XML and entities, what am I doing wrong?

kevin_i_orourke has asked for the wisdom of the Perl Monks concerning the following question:

I think I'm suffering from a basic misunderstanding here, so please feel free to tell me I'm stupid so long as you then explain why I'm stupid.

This is a fairly long post as I want to try to explain what I'm trying to do before I get to the question.

I have the beginnings of a website and I want to add more content. However I want to make adding things easy, so that I don't have to keep cutting and pasting headers and footers when I change something.

I thought this would be an ideal job for Perl, so I converted all the files to XHTML using HTML Tidy. I've then tried various modules to process the files.

If you look at the site you can see that some of the places and people mentioned have non-English names, containing characters such as ö, ç and é.

The XML modules I've tried so far mostly just delete these entities. XML::Grove seems to be the best, converting them to ÃX, where X is another odd character.

This is where I get to the point:why are the other modules just deleting the entities? Do I need to keep a version of the XHTML DTD locally for the modules to refer to? Do I need to be supplying some special options to XML::Parser or XML::Parser::PerlSAX?

If you really want to see some example code let me know, I have to transfer files between work (here) and home (where I'm playing with XML) on Zip disks

:-(

--
Kevin O'Rourke

Comment on XML and entities, what am I doing wrong?

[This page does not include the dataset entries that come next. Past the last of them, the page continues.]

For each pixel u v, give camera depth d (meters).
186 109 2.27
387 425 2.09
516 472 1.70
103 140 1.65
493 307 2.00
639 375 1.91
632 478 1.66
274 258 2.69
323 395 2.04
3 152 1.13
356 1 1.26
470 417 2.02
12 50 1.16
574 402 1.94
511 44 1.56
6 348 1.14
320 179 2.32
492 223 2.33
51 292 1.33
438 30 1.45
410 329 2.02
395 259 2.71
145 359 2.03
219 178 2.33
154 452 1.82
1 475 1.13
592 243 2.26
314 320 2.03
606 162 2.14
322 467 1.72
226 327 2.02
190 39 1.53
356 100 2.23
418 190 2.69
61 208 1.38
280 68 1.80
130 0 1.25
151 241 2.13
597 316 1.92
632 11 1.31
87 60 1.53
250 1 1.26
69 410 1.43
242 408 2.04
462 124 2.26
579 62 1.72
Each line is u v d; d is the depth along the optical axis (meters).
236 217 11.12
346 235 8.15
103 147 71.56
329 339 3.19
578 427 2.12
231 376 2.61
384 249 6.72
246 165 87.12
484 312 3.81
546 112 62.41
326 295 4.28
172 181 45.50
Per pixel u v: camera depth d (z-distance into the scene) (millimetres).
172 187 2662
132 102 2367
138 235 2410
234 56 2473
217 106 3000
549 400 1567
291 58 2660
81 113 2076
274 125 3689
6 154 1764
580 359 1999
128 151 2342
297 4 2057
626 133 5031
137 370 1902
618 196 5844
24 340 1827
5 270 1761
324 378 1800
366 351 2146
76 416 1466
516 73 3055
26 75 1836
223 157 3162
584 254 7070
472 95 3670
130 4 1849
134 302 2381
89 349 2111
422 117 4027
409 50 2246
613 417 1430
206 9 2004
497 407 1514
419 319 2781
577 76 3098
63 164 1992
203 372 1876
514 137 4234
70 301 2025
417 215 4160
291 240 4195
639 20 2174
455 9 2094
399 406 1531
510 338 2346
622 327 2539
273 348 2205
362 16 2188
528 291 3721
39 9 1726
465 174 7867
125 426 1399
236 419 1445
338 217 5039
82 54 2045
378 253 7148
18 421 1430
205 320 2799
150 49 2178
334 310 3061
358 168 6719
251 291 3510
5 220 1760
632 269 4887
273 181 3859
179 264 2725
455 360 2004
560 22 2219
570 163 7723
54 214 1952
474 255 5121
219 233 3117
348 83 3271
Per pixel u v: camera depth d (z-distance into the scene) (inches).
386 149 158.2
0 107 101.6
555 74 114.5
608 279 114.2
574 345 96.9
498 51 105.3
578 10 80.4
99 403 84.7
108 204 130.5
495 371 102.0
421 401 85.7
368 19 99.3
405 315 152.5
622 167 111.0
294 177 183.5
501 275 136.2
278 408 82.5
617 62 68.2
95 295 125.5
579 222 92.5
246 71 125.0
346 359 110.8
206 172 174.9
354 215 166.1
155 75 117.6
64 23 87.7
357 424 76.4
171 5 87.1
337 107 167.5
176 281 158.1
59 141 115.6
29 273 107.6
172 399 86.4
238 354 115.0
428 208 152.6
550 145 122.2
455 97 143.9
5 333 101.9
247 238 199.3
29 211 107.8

Replies are listed 'Best First'.
Re: XML and entities, what am I doing wrong? by mirod (Canon) on Jun 08, 2001 at 14:16 UTC
Welcome to the wonderful world of XML! I can't figure out exactly what is your original format but I will nevertheless go for the shameless plug:. <shameless_plug>XML::Twig will happily deal with this problem. get the latest version (3.00) from here and you won't have to bother with entities being dropped.</shameless_plug> Try playing with this code (with and without the `keep_encoding` option for example): `#!/bin/perl -w use strict; use XML::Twig; my $t= new XML::Twig( keep_encoding => 1); { $/= ''; while( <DATA>) { $t->parse( $_); $t->print; print "\n"; } } __DATA__ <?xml version="1.0" encoding="ISO-8859-1"?> <!DOCTYPE doc SYSTEM "dummy"[]> <doc att="valué ">A document with text in latin1: soupçonné d'être</do +c> <?xml version="1.0"?> <!DOCTYPE doc SYSTEM "dummy"[]> <doc att="valué">A document with text in latin1:soupçonn +é d'etre</doc>` [download]	[reply] [d/l]
Re: XML and entities, what am I doing wrong? by gildir (Pilgrim) on Jun 08, 2001 at 17:19 UTC
The real problem is 'The Unicode' Most Perl XML modules are built on top of expat, or XML::Parser which is an interface to expat. Expat is XML parser. It will get your XML (XHTML) document and process its tags and so on. But as XML is fundamentaly based on unicode, expat will convert all your characters to unicode. For this conversion to work properly, you should have valid encoding specified in XML header: `<?xml version='1.0' encoding='iso-8859-2'?>` This is the primary reason for these odd charaters you encounter. They are utf-8 (8-bit Unicode) representation of non-english characters. You probably want to avoid this coversion. I have similar problem maybe a year ago, but found no useful solution. XML::Parser has a `original_string` method which returns character data in original encding, but it wont expand entities. And there is no way to get attributes in original encoding. Best solution around this is to use Unicode::Map8 to map all unicode strings back to their original encodig, but this is terribly slow solution for frequent use. So I wrote my own poor man's XML parser based on Perl patterns. But it is not a solution, but a hack. If you plan to use XML, use should better move to Unicode completly. PS: I wonder how XML::Twig implements its keep_encoding option. By forcing expat to behave reasonably or by back conversion to original charset?	[reply] [d/l] [select]
Re: Re: XML and entities, what am I doing wrong? by mirod (Canon) on Jun 08, 2001 at 17:59 UTC
XML::Twig uses the `original_string` method to keep the characters in the original encoding (but then it works only for 1-byte encodings as it uses a regexp to parse the start tag string to extract the tag name and the attributes). In order to track the entities (and not expand them) I use a `Default` handler that spots them and stores them as a special element. The latest (still beta) version also comes with a bunch of filters, to convert the UTF-8 back to latin1, html-style text (using HTML::Entities), DOM-style ASCII + character entities or to any other encoding using either the Unicode::Map8 or (even better if the `iconv` library is installed on your system) Text::Iconv. Overall using the `original_string` method, even though it is frowned upon as not being completely kosher is the easiest choice if (IF) you are using a 1-byte encoding. Dealing with the various cases on internal and external entities (depending on whether they are defined at the beginning of the document or in a separate file) is way trickier and entities within attributes are generally a huge pain to deal with using XML::Parser.	[reply]